◆ What to do:
For the word "True", state how many lines of the data include it. Respond with the number only.

◆ Material supplied:
- - - -

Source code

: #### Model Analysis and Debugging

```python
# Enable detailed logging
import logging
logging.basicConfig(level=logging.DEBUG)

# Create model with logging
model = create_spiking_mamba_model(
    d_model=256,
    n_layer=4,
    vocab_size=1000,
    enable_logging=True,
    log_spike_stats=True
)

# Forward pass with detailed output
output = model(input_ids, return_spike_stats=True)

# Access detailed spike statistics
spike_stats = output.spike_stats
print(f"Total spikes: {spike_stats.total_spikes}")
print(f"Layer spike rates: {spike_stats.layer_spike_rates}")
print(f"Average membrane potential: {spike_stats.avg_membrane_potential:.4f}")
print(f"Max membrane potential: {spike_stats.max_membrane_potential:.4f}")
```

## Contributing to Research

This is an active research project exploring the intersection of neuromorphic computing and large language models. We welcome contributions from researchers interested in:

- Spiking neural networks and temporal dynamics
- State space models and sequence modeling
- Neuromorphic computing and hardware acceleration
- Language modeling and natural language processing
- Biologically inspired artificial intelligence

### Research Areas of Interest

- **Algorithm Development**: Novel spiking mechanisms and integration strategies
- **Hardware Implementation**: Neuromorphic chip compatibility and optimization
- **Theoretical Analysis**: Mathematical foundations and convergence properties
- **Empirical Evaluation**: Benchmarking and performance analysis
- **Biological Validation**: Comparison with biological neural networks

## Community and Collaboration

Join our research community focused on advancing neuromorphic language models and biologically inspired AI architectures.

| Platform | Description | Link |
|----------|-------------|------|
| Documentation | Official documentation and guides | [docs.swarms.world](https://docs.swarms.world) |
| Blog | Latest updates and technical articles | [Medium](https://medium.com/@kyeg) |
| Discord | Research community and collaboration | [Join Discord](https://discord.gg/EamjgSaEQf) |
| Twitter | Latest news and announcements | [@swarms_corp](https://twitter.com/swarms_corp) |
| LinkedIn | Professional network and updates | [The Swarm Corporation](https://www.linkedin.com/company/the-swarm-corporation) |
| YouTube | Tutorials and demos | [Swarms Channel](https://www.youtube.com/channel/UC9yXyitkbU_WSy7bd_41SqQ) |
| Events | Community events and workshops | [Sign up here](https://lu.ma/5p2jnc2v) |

- - - -

◆ Solution:
3